I have always believed that it was my great good fortune to spend the first part of my life as a nitwit, and to have stayed in my hometown, where my limitations and peculiarities would always be in the air. The feeling you got by such persistence, of enlargement and occupying space, greatly outweighed the disadvantages of whatever you were known for. I could tell when I ran into my old teachers that they still viewed me as a dunce. Though I had become a good student by the end of my high school years, you never get a second chance to make first impressions.

Jinx was clearly more grounded than I. I didn’t mind this discrepancy because I seemed comfortable at my own particular altitude believing as I did that a certain lack of attachment to the world yielded its own benefits. For example, sometimes Jinx and I cooked for each other: I got out a cookbook and followed the dotted line; Jinx looked into her refrigerator and winged it. She didn’t know why I made a federal case out of cooking a meal; I didn’t know why she set out on a course prone to failure, or at least lacking the authority of a cookbook.
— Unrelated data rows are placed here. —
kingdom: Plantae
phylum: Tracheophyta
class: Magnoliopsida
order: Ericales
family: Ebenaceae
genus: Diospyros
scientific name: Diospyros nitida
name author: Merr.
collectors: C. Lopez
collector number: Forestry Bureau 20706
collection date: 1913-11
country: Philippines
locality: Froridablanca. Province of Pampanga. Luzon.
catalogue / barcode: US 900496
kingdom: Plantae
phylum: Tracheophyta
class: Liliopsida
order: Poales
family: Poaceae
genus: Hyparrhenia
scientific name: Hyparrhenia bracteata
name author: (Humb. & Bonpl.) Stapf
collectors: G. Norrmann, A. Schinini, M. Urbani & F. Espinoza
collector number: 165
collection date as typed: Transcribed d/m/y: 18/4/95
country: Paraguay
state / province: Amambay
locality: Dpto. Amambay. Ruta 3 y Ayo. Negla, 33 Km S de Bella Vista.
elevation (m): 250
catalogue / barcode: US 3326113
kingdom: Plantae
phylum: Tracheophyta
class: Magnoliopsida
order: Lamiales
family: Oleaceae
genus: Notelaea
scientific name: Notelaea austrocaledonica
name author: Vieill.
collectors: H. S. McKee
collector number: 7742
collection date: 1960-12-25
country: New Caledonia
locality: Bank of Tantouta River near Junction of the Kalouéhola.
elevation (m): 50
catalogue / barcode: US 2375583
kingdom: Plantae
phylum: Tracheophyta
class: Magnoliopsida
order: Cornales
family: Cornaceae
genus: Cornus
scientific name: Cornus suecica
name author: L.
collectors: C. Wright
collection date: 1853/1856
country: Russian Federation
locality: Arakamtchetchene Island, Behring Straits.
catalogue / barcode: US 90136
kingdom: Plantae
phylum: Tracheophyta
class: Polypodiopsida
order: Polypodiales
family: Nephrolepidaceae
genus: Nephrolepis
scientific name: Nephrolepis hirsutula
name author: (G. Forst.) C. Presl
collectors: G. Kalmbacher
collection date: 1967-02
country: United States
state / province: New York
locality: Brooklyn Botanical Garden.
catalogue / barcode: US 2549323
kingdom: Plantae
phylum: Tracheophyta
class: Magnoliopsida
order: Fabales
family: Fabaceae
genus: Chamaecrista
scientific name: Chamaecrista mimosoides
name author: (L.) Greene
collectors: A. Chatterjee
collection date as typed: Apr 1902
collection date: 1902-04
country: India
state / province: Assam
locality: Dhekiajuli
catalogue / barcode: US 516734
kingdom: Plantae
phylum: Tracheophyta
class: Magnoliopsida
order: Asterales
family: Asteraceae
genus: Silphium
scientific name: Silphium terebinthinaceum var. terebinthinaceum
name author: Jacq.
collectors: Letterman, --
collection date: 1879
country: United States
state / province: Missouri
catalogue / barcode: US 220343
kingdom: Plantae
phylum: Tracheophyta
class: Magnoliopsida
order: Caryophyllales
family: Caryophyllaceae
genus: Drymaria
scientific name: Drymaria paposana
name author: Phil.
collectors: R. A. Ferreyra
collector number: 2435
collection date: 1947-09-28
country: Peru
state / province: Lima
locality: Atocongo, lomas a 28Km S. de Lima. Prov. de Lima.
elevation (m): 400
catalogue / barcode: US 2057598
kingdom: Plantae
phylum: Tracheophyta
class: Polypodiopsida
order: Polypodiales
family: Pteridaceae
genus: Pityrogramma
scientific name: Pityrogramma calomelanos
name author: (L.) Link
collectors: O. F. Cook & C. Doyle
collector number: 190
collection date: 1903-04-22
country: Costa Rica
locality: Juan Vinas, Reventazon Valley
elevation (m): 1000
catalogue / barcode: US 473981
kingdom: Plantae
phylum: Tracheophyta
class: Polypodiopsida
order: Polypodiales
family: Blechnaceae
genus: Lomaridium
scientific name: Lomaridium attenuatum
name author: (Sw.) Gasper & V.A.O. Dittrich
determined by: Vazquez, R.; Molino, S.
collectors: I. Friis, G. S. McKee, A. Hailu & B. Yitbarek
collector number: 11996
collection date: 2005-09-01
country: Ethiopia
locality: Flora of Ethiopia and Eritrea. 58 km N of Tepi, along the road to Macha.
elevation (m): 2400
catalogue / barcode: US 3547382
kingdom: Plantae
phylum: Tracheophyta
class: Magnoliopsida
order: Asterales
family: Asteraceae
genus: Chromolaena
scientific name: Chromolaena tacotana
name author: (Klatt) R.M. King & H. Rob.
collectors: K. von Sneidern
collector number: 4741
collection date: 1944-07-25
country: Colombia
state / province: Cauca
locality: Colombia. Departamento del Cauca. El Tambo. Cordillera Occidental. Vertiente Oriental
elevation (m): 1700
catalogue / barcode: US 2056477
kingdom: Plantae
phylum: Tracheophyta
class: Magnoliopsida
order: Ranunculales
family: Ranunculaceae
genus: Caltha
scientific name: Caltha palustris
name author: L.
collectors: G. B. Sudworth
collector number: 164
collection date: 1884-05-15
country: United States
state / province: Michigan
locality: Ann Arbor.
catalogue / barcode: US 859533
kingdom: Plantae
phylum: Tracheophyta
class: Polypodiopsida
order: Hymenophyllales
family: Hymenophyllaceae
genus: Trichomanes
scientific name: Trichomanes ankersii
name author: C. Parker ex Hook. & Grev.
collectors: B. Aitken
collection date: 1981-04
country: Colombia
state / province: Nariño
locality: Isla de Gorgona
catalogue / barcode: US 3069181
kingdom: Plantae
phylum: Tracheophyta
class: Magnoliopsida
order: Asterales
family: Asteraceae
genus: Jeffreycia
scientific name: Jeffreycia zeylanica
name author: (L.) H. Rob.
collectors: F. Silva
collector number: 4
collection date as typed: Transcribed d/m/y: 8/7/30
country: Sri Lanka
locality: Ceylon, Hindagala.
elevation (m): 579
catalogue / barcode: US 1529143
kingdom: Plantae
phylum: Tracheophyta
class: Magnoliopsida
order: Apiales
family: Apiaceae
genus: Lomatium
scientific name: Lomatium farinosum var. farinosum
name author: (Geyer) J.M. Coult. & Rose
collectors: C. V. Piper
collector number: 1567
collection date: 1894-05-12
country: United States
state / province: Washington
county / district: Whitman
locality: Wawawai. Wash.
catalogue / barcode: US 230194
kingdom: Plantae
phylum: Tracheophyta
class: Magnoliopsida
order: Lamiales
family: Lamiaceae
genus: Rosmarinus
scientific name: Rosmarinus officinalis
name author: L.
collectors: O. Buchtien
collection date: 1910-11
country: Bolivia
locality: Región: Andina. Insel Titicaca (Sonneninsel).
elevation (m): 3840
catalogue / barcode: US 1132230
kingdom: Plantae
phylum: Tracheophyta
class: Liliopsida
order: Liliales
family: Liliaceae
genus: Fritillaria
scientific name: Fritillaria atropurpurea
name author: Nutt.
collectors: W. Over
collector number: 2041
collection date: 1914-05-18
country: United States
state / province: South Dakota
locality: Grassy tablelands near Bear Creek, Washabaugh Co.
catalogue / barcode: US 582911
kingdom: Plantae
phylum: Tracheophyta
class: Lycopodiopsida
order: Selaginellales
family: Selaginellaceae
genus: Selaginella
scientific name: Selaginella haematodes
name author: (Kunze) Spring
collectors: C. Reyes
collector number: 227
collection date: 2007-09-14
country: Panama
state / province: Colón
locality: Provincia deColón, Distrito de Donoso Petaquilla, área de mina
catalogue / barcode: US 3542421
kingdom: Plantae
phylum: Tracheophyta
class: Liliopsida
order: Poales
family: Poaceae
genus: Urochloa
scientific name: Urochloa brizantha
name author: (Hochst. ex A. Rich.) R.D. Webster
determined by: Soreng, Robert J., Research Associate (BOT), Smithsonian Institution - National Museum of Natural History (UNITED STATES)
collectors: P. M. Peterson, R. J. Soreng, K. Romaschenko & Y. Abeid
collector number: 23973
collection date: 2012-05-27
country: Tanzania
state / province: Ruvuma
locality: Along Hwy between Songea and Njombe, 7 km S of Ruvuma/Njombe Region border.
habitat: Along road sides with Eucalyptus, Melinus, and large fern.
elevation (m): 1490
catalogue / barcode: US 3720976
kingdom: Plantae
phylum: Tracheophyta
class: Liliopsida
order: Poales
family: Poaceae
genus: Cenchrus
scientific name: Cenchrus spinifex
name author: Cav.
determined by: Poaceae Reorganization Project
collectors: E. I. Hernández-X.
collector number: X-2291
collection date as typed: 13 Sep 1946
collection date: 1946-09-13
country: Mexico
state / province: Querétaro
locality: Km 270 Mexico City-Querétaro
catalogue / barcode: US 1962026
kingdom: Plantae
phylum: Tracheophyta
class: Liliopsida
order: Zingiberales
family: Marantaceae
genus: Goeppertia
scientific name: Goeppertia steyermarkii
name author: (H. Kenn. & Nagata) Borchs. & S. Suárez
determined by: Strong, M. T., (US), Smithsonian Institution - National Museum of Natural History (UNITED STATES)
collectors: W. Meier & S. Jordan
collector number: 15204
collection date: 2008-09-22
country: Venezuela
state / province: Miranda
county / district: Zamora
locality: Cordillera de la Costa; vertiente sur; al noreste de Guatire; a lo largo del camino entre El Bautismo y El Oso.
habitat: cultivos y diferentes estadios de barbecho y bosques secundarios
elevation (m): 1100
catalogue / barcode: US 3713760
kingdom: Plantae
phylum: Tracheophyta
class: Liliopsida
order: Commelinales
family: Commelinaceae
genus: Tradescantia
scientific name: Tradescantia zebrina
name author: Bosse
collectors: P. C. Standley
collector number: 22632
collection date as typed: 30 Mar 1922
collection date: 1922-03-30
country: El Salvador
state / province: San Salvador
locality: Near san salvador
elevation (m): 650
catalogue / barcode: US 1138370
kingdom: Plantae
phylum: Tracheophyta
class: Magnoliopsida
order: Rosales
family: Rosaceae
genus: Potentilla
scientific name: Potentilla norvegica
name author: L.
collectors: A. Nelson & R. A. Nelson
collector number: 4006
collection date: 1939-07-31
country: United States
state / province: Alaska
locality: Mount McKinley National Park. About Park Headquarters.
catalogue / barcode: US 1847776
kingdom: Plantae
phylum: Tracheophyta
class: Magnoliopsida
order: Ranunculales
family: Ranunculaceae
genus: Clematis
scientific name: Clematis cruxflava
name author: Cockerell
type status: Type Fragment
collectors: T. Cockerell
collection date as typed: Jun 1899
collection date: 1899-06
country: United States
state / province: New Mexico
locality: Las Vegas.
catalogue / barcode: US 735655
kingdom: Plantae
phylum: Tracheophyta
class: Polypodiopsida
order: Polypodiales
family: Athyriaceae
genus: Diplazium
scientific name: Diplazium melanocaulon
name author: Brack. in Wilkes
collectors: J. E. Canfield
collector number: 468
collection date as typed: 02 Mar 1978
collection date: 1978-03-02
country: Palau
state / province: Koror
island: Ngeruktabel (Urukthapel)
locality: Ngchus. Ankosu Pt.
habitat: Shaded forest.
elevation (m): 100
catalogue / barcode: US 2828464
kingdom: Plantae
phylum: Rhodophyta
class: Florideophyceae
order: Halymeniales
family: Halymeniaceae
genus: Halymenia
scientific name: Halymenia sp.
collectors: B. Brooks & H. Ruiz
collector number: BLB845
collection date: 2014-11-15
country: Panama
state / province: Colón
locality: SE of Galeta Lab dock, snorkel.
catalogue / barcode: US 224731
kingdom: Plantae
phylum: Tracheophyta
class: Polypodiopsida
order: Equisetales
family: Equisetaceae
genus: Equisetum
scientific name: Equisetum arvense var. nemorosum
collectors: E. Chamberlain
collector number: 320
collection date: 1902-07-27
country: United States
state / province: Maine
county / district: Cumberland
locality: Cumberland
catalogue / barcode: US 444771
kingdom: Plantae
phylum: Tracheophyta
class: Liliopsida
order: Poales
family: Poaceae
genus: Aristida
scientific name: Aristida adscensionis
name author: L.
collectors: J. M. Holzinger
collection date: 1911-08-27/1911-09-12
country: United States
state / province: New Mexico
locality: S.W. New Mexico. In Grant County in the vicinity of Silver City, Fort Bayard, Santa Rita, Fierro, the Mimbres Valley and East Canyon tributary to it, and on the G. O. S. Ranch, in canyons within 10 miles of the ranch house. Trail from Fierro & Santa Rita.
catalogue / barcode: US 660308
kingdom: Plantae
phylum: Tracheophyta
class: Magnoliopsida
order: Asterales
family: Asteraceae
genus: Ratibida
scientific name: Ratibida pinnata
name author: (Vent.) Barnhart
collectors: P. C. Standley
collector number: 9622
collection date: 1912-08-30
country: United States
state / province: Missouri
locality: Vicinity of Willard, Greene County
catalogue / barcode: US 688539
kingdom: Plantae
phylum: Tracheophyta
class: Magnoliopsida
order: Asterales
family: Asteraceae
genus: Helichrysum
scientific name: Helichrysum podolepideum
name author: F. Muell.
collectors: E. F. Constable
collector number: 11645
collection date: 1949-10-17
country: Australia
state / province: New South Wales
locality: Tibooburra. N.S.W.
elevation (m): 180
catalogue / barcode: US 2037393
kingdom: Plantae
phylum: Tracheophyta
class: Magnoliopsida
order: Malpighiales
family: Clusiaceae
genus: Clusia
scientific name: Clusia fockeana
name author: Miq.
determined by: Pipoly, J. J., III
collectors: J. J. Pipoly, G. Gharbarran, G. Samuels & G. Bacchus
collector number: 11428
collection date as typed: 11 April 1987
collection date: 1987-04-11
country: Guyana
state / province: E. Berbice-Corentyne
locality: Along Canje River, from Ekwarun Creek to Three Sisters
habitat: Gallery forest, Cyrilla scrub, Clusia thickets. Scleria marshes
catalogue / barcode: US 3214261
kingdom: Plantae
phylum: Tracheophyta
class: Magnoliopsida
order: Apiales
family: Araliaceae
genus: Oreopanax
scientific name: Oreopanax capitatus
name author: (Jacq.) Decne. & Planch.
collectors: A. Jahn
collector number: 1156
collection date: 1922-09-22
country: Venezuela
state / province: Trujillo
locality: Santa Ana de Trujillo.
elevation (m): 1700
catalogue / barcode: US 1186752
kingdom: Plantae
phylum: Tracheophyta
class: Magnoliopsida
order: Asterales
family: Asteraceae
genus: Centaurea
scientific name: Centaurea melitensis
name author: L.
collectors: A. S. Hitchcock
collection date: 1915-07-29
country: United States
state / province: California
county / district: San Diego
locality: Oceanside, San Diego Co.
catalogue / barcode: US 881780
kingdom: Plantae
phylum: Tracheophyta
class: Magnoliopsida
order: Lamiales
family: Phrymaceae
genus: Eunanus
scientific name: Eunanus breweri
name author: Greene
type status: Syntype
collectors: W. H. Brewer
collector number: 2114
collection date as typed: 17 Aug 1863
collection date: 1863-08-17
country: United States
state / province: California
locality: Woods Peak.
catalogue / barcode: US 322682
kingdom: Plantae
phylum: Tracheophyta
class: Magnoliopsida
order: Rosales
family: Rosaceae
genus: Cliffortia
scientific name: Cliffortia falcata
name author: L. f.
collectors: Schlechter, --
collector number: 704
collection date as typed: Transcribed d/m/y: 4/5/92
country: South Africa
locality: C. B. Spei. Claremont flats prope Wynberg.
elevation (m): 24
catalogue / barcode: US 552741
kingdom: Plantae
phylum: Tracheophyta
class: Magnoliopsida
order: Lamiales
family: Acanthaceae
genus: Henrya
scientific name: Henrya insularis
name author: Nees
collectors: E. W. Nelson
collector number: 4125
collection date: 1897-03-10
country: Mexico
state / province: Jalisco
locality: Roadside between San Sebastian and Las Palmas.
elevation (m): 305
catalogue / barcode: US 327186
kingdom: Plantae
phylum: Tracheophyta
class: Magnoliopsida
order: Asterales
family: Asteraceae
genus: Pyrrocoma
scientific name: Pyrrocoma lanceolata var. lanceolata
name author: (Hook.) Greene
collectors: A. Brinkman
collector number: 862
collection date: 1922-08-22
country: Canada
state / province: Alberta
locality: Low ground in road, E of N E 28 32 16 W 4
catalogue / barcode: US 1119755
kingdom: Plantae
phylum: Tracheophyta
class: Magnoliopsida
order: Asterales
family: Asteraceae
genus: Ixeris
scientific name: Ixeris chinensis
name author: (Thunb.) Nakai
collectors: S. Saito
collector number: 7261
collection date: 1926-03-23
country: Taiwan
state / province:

In short, Jinx was a real cook and I was not. Also, human beings were less mysterious to Jinx. When she found one of them up to no good, she simply took note without surprise. Injecting drama into the everyday was not her thing. As my mother’s son, I felt that we are always swept by a mighty wind.

We were taking our lunch in the city park. Jinx ate a sandwich with one hand, holding her binoculars in the other to watch some hawks that in turn were studying the pigeons collected around the waterworks. I sat at the base of a tree, carefully prying open my sandwich to study its contents. It bothered me that I couldn’t remember what I had put in there that very morning. It turned out to be some kind of processed ham and Swiss cheese, also processed, with Miracle Whip and a piece of iceberg lettuce.

She said that this internal investigation of possible malpractice had been instigated by the board of directors.

“Wilmot?” I asked.

“What’s his problem with you?” Jinx asked.

“I wish I knew.”

“Wasn’t he your patient?”

“Yes. He still is. He was married to a wonderful girl, Adrienne.”

“Is that it?”

“Well, sure.”

“I get it,” said Jinx. “He’s embarrassed.”